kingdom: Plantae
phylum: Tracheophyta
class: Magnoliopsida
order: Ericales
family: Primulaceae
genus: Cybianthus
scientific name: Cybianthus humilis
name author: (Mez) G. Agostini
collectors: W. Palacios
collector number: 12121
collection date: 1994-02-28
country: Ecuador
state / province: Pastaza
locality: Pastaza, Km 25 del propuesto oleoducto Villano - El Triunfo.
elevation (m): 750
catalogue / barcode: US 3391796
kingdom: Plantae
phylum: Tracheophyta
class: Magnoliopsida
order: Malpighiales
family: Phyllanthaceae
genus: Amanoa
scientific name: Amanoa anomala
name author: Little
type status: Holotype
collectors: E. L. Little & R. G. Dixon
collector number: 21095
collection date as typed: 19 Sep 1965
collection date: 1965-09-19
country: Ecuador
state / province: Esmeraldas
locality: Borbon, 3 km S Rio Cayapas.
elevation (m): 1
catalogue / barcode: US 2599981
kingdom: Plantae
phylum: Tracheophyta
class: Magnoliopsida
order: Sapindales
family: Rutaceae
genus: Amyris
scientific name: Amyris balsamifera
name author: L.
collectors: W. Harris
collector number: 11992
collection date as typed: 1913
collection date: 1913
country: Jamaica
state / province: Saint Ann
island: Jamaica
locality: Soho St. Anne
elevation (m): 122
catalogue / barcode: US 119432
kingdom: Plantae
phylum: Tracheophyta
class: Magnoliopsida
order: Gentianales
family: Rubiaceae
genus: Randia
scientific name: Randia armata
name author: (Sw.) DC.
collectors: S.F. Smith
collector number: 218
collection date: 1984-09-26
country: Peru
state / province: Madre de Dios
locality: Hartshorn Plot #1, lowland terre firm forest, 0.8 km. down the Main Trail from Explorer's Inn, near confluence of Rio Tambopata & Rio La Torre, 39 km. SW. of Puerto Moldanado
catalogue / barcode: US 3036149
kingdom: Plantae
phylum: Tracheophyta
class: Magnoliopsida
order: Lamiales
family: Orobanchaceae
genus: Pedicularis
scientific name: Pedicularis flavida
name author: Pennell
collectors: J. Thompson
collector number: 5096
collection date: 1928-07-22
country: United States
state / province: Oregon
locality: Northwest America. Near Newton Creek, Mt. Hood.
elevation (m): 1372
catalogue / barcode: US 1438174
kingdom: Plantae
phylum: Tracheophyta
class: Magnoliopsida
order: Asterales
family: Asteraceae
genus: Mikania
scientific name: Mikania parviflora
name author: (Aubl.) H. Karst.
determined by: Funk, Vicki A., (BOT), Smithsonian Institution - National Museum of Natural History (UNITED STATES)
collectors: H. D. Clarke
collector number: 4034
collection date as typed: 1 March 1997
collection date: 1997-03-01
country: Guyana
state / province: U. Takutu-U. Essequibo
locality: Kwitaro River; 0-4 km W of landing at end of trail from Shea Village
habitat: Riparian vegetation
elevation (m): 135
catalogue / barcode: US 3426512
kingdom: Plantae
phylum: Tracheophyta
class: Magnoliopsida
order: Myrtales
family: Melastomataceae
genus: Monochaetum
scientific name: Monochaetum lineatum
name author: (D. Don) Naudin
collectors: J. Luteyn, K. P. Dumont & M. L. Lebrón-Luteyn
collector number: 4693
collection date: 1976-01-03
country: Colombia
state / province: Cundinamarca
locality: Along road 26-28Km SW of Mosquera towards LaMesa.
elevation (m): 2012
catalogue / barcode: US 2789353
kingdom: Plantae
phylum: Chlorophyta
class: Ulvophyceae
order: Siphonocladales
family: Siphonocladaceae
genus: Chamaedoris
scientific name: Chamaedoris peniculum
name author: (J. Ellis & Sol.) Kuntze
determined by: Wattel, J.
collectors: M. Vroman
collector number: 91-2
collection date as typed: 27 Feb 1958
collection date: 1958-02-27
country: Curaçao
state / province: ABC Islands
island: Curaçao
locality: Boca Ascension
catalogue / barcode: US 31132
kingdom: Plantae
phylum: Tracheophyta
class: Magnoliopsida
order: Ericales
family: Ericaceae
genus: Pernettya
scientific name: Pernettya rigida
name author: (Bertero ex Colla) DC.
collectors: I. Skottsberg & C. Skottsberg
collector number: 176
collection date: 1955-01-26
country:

● **What you will do**: Select and copy every line in the entries above that contains the word "genus". Case counts.

● **Result of this task**:
genus: Cybianthus
genus: Amanoa
genus: Amyris
genus: Randia
genus: Pedicularis
genus: Mikania
genus: Monochaetum
genus: Chamaedoris
genus: Pernettya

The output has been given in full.